Setting deadlines for each item is a proven tactic. Psychologically, it leverages our innate response to time pressure: deadlines trigger adrenaline, sharpening focus and output.
I already maintain a daily task list—but upon reflection, two elements were missing:
- Energy-aware planning: Before listing tasks, ask: When am I sharpest? When do I need rest? What matches my mental bandwidth right now?
- Time-aware structuring: Then assign deadlines—not arbitrary ones, but ones aligned with the Pomodoro principle: each task capped at ≤30 minutes, ensuring intense, uninterrupted focus.
Also, apply the “2× Rule”: double your initial time estimate when scheduling. That builds in realistic buffer.
Finally—reward yourself. A cup of coffee counts.
Expertise Remains Scarce
Over lunch with ByteDance folks, we discussed what kinds of creators big AI companies value most.
Their answer was unanimous: only those with deep, authentic expertise—and the deeper, the better.
Why? First, experts persuade. Second, expertise is rare—and rarity carries weight far beyond generic “viral” content.
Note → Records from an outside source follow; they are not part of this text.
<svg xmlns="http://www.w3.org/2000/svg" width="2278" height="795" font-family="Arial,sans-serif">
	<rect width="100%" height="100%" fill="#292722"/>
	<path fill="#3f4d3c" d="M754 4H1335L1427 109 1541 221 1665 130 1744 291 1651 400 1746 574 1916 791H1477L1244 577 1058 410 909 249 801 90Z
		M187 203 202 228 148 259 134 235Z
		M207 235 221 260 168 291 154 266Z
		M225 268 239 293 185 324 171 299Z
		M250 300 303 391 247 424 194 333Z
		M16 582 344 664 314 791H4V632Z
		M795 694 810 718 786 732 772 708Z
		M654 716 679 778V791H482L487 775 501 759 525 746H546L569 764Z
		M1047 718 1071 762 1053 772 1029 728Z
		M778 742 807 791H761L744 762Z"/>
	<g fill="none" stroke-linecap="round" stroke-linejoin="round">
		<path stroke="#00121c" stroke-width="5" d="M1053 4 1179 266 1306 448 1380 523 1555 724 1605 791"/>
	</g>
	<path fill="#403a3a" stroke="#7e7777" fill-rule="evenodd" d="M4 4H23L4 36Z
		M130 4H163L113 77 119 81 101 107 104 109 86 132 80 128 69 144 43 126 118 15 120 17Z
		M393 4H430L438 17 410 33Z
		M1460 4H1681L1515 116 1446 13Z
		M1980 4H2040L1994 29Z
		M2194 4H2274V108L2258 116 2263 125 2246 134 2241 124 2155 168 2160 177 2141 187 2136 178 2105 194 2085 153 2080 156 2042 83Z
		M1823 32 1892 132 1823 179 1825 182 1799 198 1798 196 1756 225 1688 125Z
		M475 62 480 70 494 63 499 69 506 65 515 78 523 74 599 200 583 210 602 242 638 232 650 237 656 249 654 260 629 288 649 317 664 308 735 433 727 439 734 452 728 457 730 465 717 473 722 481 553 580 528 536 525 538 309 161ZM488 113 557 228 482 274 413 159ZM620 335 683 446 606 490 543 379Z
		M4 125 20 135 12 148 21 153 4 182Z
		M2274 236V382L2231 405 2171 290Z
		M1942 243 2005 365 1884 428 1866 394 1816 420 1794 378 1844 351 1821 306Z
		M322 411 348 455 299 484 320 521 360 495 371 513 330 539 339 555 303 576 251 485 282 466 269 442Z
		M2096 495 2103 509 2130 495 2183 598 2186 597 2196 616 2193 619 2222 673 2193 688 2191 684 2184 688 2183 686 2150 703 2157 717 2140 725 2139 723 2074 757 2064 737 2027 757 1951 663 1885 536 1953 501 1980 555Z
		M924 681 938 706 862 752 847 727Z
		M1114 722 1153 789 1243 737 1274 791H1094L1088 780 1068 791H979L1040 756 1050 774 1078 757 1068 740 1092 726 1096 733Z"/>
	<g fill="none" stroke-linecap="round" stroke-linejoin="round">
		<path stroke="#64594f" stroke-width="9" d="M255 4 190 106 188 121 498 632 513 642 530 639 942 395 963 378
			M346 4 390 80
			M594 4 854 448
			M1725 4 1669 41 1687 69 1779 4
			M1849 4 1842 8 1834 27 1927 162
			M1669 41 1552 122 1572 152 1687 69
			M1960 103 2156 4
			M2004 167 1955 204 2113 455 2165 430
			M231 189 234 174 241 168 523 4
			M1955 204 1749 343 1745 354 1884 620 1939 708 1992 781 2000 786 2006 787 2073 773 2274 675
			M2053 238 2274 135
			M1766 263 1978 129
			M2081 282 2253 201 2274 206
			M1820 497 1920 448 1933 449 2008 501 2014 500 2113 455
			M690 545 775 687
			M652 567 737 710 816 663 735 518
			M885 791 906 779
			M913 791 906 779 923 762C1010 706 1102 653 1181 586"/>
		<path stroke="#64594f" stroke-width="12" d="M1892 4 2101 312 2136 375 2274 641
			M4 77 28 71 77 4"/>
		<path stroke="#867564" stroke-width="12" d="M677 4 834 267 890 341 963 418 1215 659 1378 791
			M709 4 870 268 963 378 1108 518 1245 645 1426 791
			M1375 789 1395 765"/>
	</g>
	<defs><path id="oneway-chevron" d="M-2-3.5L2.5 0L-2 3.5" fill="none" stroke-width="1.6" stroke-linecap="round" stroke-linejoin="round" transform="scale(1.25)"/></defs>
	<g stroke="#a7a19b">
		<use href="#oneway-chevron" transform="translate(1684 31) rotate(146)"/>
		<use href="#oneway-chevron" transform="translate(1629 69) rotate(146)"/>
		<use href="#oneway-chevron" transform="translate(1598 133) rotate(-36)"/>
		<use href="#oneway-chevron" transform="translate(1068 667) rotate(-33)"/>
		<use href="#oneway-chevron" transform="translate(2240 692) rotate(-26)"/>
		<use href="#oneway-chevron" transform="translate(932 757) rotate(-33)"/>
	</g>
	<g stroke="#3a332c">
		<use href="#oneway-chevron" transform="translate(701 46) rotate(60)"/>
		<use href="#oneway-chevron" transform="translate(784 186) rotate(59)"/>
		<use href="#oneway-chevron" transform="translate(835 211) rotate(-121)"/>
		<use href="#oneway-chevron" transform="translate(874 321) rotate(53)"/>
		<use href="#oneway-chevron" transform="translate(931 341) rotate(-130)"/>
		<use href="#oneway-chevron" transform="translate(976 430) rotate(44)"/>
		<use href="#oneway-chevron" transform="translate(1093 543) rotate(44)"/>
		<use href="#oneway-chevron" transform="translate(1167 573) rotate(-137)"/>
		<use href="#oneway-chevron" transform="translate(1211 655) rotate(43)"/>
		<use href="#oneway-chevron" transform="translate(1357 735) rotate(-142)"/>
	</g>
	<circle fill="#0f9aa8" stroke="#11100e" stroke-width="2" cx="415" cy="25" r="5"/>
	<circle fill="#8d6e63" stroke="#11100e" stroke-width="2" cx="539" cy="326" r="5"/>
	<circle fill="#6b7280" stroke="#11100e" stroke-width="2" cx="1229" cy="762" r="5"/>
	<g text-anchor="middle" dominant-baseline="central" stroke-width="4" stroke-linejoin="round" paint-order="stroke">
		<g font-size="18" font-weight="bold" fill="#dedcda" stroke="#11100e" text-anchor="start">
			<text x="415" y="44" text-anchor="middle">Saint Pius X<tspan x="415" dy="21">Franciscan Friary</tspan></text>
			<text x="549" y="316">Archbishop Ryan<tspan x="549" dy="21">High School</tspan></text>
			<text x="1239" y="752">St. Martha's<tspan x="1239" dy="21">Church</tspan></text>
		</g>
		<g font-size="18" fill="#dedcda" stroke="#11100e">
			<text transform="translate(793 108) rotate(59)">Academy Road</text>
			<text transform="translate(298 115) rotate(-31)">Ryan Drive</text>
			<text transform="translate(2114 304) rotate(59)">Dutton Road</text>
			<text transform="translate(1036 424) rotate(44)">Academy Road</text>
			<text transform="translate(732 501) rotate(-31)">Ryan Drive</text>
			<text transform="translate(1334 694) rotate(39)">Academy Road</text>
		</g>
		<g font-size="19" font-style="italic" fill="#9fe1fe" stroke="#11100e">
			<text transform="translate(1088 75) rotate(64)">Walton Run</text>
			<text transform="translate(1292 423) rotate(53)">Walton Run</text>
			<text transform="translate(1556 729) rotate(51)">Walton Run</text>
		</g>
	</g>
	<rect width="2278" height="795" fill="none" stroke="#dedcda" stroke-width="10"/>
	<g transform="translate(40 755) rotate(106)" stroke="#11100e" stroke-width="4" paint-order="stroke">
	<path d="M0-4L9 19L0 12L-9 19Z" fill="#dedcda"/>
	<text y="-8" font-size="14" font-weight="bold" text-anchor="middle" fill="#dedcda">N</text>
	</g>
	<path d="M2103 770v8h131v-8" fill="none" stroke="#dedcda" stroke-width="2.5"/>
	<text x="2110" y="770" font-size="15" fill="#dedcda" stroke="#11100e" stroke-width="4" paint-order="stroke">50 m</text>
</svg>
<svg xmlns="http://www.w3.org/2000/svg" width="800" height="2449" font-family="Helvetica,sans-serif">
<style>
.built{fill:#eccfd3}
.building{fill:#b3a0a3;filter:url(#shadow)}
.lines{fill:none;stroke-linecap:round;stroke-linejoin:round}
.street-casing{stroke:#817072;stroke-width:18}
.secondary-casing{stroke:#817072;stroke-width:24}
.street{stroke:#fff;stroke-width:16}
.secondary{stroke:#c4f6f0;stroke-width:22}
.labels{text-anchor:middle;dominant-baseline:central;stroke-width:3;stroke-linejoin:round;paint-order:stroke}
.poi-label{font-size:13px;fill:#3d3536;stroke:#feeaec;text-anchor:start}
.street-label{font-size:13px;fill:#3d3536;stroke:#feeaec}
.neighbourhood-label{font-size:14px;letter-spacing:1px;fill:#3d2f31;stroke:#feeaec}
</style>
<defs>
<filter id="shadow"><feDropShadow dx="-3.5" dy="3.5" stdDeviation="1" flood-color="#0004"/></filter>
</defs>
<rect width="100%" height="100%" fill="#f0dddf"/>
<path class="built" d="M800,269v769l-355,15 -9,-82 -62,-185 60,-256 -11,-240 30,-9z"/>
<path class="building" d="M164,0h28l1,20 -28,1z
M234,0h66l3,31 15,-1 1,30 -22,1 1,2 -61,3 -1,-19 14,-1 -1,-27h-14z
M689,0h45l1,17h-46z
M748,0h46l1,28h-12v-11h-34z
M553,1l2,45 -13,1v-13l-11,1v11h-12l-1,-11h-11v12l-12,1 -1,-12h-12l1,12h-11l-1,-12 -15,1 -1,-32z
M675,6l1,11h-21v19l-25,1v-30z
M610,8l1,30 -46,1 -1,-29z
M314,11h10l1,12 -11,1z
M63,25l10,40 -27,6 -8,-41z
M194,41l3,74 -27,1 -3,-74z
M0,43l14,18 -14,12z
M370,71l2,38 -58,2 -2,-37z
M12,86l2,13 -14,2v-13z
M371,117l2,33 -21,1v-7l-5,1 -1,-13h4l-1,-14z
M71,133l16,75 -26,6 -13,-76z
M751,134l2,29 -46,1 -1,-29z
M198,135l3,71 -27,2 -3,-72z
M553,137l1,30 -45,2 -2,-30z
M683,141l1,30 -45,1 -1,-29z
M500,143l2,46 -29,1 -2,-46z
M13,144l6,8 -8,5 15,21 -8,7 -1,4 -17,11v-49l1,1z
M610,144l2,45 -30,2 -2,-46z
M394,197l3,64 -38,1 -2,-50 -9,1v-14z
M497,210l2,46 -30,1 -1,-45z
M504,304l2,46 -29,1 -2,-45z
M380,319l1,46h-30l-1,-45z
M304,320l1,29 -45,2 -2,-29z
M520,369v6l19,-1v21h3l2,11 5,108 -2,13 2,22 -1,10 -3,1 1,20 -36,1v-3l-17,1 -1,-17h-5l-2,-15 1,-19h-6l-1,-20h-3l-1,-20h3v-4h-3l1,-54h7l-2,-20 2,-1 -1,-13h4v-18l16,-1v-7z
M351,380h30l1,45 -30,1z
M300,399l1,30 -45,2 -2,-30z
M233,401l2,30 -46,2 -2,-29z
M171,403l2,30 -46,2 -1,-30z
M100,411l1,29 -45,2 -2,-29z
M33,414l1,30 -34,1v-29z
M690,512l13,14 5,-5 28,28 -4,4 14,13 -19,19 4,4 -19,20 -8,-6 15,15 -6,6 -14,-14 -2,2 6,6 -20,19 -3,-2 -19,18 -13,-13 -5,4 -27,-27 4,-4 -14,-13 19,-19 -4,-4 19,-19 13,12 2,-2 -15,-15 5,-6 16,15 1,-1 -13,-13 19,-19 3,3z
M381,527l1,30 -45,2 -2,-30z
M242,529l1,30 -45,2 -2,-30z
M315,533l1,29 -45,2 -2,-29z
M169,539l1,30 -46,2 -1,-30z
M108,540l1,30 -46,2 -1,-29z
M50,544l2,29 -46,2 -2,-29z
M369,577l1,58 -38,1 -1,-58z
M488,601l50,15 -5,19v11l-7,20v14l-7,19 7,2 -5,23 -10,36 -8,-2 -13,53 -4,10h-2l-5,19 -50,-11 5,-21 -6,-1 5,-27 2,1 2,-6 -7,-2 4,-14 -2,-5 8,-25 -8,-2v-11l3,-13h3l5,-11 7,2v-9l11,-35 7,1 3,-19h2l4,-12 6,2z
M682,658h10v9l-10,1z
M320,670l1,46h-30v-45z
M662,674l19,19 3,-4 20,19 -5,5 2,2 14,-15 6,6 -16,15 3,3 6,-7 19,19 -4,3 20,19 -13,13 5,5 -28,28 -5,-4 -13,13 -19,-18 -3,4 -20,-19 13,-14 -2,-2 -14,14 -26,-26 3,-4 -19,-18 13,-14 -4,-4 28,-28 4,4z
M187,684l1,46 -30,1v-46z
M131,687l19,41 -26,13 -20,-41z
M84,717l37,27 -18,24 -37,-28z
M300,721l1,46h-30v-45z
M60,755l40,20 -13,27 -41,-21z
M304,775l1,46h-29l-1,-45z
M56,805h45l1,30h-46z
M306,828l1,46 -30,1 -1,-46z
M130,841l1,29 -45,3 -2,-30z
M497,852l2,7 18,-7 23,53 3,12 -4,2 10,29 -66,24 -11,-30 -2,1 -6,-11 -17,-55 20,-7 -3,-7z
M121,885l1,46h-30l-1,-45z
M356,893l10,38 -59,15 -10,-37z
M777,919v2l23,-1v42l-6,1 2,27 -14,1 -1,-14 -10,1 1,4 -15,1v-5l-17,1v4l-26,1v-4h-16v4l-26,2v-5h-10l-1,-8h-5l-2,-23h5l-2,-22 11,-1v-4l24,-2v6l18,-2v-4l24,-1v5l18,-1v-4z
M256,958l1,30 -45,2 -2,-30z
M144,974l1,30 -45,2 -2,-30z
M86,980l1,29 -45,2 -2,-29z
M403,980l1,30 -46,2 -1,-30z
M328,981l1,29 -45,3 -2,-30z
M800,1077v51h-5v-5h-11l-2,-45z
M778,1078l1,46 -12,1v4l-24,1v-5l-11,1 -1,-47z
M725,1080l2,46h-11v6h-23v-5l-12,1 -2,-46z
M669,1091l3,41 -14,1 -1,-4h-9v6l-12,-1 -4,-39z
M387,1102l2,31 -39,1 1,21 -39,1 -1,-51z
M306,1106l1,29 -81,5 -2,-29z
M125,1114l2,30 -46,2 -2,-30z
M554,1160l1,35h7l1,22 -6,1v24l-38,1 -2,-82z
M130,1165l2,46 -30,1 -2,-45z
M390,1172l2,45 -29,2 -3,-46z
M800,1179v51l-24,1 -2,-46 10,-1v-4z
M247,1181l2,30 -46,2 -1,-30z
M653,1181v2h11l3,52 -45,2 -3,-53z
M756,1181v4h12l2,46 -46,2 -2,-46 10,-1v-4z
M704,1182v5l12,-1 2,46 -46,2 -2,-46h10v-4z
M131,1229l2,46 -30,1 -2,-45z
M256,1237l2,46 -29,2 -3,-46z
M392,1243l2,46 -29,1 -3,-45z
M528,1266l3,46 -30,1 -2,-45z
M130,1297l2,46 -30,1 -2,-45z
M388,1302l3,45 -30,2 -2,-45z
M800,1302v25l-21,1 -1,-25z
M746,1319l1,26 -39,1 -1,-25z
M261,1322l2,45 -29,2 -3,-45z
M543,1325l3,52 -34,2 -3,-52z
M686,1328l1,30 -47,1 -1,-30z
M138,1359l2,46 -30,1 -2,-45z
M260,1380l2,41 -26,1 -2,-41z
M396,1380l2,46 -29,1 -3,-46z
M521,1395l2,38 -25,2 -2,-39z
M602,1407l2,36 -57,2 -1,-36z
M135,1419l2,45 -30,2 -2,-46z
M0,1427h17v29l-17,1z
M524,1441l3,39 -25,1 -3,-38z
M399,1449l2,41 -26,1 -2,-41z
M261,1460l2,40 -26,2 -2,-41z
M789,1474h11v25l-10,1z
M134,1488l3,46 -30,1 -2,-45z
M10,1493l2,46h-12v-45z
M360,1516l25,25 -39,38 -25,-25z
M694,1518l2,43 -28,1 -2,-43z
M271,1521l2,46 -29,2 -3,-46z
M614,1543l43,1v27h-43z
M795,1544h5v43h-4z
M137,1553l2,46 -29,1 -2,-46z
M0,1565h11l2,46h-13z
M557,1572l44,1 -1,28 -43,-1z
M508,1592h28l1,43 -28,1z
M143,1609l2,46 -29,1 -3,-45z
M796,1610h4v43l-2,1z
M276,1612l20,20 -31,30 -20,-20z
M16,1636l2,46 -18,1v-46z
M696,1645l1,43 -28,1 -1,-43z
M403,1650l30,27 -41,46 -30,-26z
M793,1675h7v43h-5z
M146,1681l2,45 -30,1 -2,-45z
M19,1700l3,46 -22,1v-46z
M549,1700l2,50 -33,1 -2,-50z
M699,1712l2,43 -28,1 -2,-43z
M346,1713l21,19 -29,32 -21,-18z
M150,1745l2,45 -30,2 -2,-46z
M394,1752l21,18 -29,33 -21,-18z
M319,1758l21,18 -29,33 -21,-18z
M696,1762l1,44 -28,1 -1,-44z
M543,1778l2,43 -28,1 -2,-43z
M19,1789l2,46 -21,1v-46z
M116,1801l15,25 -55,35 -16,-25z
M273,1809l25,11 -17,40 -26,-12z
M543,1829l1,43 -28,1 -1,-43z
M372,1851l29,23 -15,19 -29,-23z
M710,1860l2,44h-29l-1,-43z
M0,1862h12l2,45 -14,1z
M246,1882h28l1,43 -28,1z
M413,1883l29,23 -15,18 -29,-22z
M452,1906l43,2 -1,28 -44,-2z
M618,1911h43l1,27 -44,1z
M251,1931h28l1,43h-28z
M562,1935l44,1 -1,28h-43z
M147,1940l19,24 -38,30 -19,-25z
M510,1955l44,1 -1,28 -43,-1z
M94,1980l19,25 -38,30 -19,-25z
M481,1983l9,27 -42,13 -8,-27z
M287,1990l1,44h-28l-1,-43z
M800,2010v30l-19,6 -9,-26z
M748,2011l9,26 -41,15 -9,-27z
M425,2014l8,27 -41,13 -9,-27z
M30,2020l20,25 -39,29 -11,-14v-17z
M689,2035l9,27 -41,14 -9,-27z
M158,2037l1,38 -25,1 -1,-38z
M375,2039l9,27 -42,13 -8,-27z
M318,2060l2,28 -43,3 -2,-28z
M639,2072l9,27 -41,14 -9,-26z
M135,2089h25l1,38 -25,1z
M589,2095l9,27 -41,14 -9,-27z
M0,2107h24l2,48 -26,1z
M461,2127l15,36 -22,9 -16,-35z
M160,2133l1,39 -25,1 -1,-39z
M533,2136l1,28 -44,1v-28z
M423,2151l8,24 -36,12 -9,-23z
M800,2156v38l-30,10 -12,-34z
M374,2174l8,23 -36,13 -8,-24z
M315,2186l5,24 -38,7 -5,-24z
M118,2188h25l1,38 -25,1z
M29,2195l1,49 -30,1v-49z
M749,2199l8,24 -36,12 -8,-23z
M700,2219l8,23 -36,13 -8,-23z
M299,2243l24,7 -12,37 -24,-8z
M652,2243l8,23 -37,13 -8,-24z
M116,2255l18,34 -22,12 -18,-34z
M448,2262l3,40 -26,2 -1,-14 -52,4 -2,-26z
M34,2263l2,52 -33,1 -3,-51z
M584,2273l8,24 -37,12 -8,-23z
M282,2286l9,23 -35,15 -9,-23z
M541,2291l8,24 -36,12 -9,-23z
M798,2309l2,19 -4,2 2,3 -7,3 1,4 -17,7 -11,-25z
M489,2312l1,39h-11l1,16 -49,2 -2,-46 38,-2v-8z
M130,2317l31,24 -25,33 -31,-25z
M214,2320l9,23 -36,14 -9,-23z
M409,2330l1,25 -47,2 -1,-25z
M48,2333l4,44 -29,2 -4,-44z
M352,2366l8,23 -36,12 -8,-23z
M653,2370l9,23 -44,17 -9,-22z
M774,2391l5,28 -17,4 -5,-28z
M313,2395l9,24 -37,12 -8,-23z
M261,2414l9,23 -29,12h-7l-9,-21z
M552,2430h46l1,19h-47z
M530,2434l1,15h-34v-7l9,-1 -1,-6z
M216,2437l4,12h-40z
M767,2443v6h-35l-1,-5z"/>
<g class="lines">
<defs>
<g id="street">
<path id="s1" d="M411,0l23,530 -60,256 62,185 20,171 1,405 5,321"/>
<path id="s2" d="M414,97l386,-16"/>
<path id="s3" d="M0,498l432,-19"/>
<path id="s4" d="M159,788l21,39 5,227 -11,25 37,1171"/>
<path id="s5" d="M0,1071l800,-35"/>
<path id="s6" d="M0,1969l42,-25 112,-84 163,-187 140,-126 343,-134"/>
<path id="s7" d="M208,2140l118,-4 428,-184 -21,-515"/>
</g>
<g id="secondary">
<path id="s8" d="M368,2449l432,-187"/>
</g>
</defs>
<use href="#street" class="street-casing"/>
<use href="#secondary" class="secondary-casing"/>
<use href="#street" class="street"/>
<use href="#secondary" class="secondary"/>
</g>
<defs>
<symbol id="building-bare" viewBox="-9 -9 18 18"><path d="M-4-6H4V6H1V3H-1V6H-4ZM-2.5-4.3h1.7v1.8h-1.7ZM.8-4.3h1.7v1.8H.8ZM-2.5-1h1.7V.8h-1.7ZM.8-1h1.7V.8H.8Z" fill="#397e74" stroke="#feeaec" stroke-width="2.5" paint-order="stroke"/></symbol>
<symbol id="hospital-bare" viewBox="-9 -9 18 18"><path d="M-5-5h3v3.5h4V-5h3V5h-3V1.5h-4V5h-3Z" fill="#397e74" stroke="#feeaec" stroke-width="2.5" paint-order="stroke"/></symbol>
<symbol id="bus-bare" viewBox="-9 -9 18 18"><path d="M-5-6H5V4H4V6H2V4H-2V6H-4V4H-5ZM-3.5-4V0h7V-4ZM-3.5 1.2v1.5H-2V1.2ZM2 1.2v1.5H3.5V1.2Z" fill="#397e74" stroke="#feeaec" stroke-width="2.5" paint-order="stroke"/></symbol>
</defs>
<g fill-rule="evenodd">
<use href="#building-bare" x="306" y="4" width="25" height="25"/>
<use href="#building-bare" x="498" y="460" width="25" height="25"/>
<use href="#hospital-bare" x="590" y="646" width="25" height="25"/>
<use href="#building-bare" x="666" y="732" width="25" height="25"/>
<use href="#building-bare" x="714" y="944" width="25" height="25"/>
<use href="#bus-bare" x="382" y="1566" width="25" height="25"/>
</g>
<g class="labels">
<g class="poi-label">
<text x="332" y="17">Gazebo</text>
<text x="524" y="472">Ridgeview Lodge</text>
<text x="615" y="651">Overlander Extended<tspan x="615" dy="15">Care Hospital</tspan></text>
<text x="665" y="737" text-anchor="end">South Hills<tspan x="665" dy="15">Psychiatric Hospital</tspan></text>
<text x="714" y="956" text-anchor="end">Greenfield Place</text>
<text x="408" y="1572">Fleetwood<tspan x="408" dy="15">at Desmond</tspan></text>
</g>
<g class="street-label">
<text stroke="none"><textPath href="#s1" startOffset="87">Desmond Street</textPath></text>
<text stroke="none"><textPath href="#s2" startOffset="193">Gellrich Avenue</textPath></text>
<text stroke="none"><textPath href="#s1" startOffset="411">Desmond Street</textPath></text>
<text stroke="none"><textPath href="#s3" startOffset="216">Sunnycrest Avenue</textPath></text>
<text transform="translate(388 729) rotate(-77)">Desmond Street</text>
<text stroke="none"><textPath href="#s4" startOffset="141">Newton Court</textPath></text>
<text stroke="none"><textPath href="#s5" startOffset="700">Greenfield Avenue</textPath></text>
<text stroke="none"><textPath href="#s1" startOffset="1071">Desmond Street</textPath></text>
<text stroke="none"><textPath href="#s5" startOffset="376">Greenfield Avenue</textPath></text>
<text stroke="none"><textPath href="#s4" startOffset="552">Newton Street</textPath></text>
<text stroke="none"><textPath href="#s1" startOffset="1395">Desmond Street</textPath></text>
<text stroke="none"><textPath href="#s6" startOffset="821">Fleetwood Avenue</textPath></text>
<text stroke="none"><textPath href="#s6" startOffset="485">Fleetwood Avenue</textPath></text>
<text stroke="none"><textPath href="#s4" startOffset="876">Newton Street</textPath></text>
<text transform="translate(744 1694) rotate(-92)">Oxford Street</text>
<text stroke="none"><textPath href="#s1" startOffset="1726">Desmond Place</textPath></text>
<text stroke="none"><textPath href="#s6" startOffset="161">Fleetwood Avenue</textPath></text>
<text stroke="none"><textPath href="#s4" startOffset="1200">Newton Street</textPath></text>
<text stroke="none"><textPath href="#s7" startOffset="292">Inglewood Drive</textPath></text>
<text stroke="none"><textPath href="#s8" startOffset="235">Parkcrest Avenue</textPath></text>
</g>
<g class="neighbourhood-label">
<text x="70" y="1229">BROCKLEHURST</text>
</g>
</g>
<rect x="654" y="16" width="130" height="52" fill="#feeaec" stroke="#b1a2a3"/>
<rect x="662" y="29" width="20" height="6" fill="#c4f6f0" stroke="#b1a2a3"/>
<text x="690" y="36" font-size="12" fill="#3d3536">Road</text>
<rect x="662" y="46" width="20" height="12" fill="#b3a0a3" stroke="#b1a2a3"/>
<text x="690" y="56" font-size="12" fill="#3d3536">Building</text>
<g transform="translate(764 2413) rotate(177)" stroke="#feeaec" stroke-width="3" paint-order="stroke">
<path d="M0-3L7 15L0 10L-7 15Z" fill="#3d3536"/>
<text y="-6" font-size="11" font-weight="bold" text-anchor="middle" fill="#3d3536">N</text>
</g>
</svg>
Here, “expertise” isn’t just knowledge or skill stacked up. It’s a compound capability forged over years: explicit technical mastery plus tacit experience, calibrated judgment, and distinctive problem-solving intuition.
From supply-demand dynamics: new domains keep emerging, but cultivating true expertise takes time—creating natural lag. Meanwhile, tech evolves faster, raising the bar continuously. Scarcity compounds.
And scarcity, inevitably, translates to value.
But becoming that rare expert quickly demands exceptional learning agility—the ability to rapidly internalize, adapt, and apply.
Is scarcity inevitable? Often, yes. Those who already possess deep expertise adapt faster to change—and expand into adjacent fields more fluidly. So scarcity may intensify.
If expertise is inherently scarce, then for individuals: relentless learning isn’t optional—it’s existential.
For organizations: talent development and retention aren’t HR chores—they’re strategic imperatives.